First Posted: 3/21/2015

If you have ever had the experience of dating a good person and feeling guilty because you wish you could love him or her but can’t, you’ll understand how I feel about “Traveling to Infinity: My Life with Stephen,” Jane Hawking’s memoir detailing her 30-year marriage to Stephen Hawking, the brilliant theoretical physicist/cosmologist.

Having tried, albeit not very successfully, to read Stephen Hawking’s “A Brief History of Time,” I was eager to learn more about him and the woman who shared his life. Theoretically, their story has everything going for it: two idealistic young people who marry, have three children, and try to live a normal life in the face of seemingly impossible odds. When Stephen is diagnosed at 21 with motor neuron disease, also known as amyotrophic lateral sclerosis (ALS) or Lou Gehrig’s Disease, his doctors give him only two years to live. Knowing this, the young couple marries anyway, determined to enjoy what little time they may have together. As it turns out, Stephen’s type of ALS is a rare, slow-moving form. Nevertheless, it is a devastating illness, gradually robbing its victims of mobility and speech and making them prey to all manner of life-threatening side-effects.

That Stephen was able to defy the odds, go on to win every prestigious honor the scientific community awards and live a vigorous life of the mind appears to be due to three things: his absolute refusal to allow his illness to interfere with his life, his wife’s unrelenting vigilance and care and their deep love for one another, which, Stephen once said, gave him “something to live for.”

In Jane Hawking’s memoir, we see how her husband’s progressive disabilities inevitably force her to become responsible not only for his daily care, but also for maintaining a semblance of normal life – coping with the work of raising three children, running a household, entertaining family, friends and Stephen’s colleagues and often accompanying him on his international travels, despite her fear of flying. She does all this at the expense of her own intellectual life, postponing work on her PhD in medieval Spanish literature for many years. The physical and emotional exhaustion Jane suffers is only part of her burden. She makes clear that what bothers her most are the lack of resources available from the British government to aid people with disabilities like Stephen’s and her perfectly understandable anger that, as the wife of a genius, she is often ignored, reduced to the status of an invisible non-person.

After reading “Traveling to Infinity,” I was left feeling deeply ambivalent about the Hawkings. I have no doubt that Stephen was a difficult husband and not just because of the care his illness demanded. As Jane portrays him, he is arrogant, stubborn and not particularly sensitive to anyone’s needs but his own, yet she also says he can be witty, playful, loving and generous. Likewise, it’s impossible not to admire Jane’s courage and determination, her commitment to her husband and family. And it’s heart-breaking to see her youthful, romantic optimism crash against the realities of Stephen’s illness and personality changes, not to mention his eventual liaison with and subsequent marriage to one of his nurses. But man, she’s a terrible whiner and pessimist. Her glass is always half empty. Though one can’t help but feel sympathy for her situation, her endless complaining takes away from her nobility.

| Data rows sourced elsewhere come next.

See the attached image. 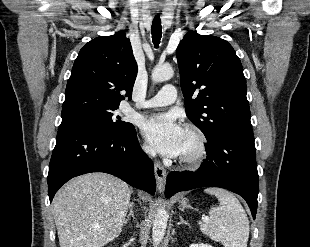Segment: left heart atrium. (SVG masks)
I'll return each instance as SVG.
<instances>
[{"instance_id":"39dd6f15","label":"left heart atrium","mask_w":310,"mask_h":247,"mask_svg":"<svg viewBox=\"0 0 310 247\" xmlns=\"http://www.w3.org/2000/svg\"><path fill=\"white\" fill-rule=\"evenodd\" d=\"M143 132L160 153L169 156L180 154L184 129L174 114L164 113L149 117L144 123Z\"/></svg>"}]
</instances>
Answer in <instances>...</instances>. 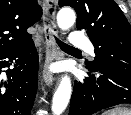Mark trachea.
I'll list each match as a JSON object with an SVG mask.
<instances>
[{
  "mask_svg": "<svg viewBox=\"0 0 131 115\" xmlns=\"http://www.w3.org/2000/svg\"><path fill=\"white\" fill-rule=\"evenodd\" d=\"M55 40H56V42L58 43V45H59V47H60L61 49L79 50V49H77V48H74V47H72V46H69L68 44L60 41V40H59L58 38H56V37H55Z\"/></svg>",
  "mask_w": 131,
  "mask_h": 115,
  "instance_id": "obj_1",
  "label": "trachea"
}]
</instances>
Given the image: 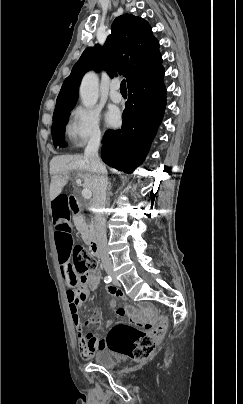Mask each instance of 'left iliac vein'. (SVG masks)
I'll use <instances>...</instances> for the list:
<instances>
[{
    "label": "left iliac vein",
    "mask_w": 243,
    "mask_h": 404,
    "mask_svg": "<svg viewBox=\"0 0 243 404\" xmlns=\"http://www.w3.org/2000/svg\"><path fill=\"white\" fill-rule=\"evenodd\" d=\"M113 284H114L115 286H118V285H119V282H118V280H117L115 277H113Z\"/></svg>",
    "instance_id": "left-iliac-vein-1"
}]
</instances>
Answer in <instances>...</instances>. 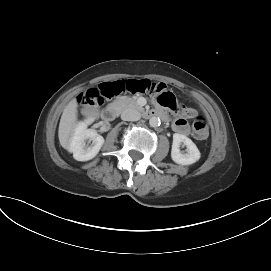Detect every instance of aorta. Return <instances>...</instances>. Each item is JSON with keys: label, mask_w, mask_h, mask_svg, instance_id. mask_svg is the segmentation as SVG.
<instances>
[{"label": "aorta", "mask_w": 271, "mask_h": 271, "mask_svg": "<svg viewBox=\"0 0 271 271\" xmlns=\"http://www.w3.org/2000/svg\"><path fill=\"white\" fill-rule=\"evenodd\" d=\"M149 124L151 127H154V128L160 126L161 122H160L159 117H155V116L151 117L149 120Z\"/></svg>", "instance_id": "obj_1"}]
</instances>
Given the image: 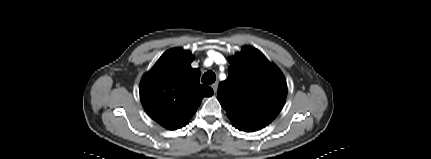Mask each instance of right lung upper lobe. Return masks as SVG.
<instances>
[{
    "instance_id": "obj_1",
    "label": "right lung upper lobe",
    "mask_w": 431,
    "mask_h": 159,
    "mask_svg": "<svg viewBox=\"0 0 431 159\" xmlns=\"http://www.w3.org/2000/svg\"><path fill=\"white\" fill-rule=\"evenodd\" d=\"M189 51H166L140 83V99L146 113L163 127L174 130L185 126L202 98L213 90L199 83L200 71L190 64Z\"/></svg>"
}]
</instances>
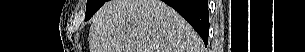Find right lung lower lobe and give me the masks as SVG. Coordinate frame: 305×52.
Segmentation results:
<instances>
[{
	"label": "right lung lower lobe",
	"instance_id": "obj_1",
	"mask_svg": "<svg viewBox=\"0 0 305 52\" xmlns=\"http://www.w3.org/2000/svg\"><path fill=\"white\" fill-rule=\"evenodd\" d=\"M174 8L197 31L204 41L208 43L209 14L208 0H162Z\"/></svg>",
	"mask_w": 305,
	"mask_h": 52
}]
</instances>
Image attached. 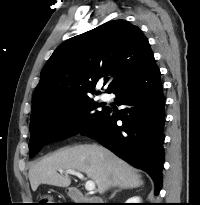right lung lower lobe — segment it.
<instances>
[{
    "mask_svg": "<svg viewBox=\"0 0 200 205\" xmlns=\"http://www.w3.org/2000/svg\"><path fill=\"white\" fill-rule=\"evenodd\" d=\"M112 93L117 105L126 108L117 112L108 108L94 126L81 134L95 138L117 156L146 171L157 195L164 163L165 98L155 60ZM118 120L122 124H117Z\"/></svg>",
    "mask_w": 200,
    "mask_h": 205,
    "instance_id": "98d812e1",
    "label": "right lung lower lobe"
}]
</instances>
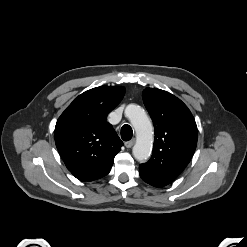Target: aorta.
<instances>
[{
	"label": "aorta",
	"mask_w": 247,
	"mask_h": 247,
	"mask_svg": "<svg viewBox=\"0 0 247 247\" xmlns=\"http://www.w3.org/2000/svg\"><path fill=\"white\" fill-rule=\"evenodd\" d=\"M125 114L136 132V143L133 146V155L138 161L147 160L152 151L154 139L153 126L144 109L138 105L130 104Z\"/></svg>",
	"instance_id": "obj_1"
}]
</instances>
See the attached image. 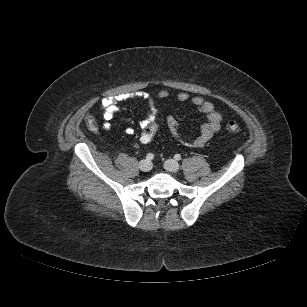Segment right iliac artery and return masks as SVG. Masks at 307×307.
Returning a JSON list of instances; mask_svg holds the SVG:
<instances>
[{
    "label": "right iliac artery",
    "mask_w": 307,
    "mask_h": 307,
    "mask_svg": "<svg viewBox=\"0 0 307 307\" xmlns=\"http://www.w3.org/2000/svg\"><path fill=\"white\" fill-rule=\"evenodd\" d=\"M153 158H154V155H153L152 153H148V154L146 155V159H147L148 161H151Z\"/></svg>",
    "instance_id": "1"
}]
</instances>
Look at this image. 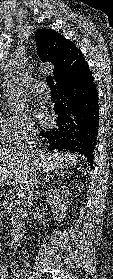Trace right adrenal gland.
Listing matches in <instances>:
<instances>
[{"label":"right adrenal gland","mask_w":113,"mask_h":279,"mask_svg":"<svg viewBox=\"0 0 113 279\" xmlns=\"http://www.w3.org/2000/svg\"><path fill=\"white\" fill-rule=\"evenodd\" d=\"M50 177H51V175L49 173H46V174H44V176H42V178H40L38 180V184L36 185L37 191H36L35 199L38 198V196L40 195V189L46 185V183L49 181Z\"/></svg>","instance_id":"2a0ac1e0"}]
</instances>
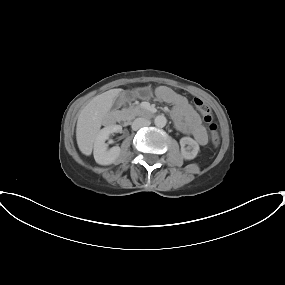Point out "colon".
Returning a JSON list of instances; mask_svg holds the SVG:
<instances>
[{"instance_id": "obj_1", "label": "colon", "mask_w": 285, "mask_h": 285, "mask_svg": "<svg viewBox=\"0 0 285 285\" xmlns=\"http://www.w3.org/2000/svg\"><path fill=\"white\" fill-rule=\"evenodd\" d=\"M193 103L202 114L203 120L209 128L213 144L218 145L220 137L218 132V126L214 121L212 110L201 98H194Z\"/></svg>"}]
</instances>
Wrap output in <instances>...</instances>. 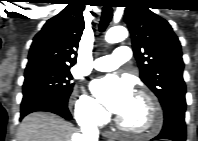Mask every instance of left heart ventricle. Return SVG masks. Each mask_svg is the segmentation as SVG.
Returning a JSON list of instances; mask_svg holds the SVG:
<instances>
[{
	"instance_id": "obj_1",
	"label": "left heart ventricle",
	"mask_w": 198,
	"mask_h": 141,
	"mask_svg": "<svg viewBox=\"0 0 198 141\" xmlns=\"http://www.w3.org/2000/svg\"><path fill=\"white\" fill-rule=\"evenodd\" d=\"M122 121L129 127L136 129H144L149 126V115L146 104L134 97L129 108L120 115Z\"/></svg>"
}]
</instances>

Sadly, my biggest complaint is that the ex-Mrs. Hawking is a lousy writer. She makes us plow through nearly 500 pages of material obviously taken from the journals she kept, and as a result, the writing is stilted and filled with the minutiae of daily life. What we crave, but don’t get, is a deeper understanding of the crucial events in that life. Perhaps this lack of depth is due to typical English reticence, but I got the sense that she wanted to appear to tell all while obscuring the real story. She is so stingy with specifics and explanations of the many veiled references she makes, yet, ironically, devotes pages and pages to explaining medieval Spanish poetry to us. Have mercy!

Just as she glosses over her growing attachment to and subsequent affair with Jonathan Hellyer Jones, her choirmaster and family friend who devotes years to helping the Hawkings cope, she also refuses to paint us a vivid picture of the breakdown and dissolution of her marriage to Stephen. For readers, it’s frustrating to have her allude to various acts of “treachery and meanness” without giving concrete examples that would certainly arouse our interest and sympathy. This latter section of the book is so filled with malice that Jane ends up doing herself a disservice, since she comes across as mean-spirited instead of heart sick, as I’m sure she must have been.

In the face of all she sacrificed, I feel terrible that I couldn’t love Jane Hawking’s book. But unlike a great book, which you wish would never end, a poor one makes you afraid it never will. Sadly, “Traveling to Infinity” belongs in the latter category.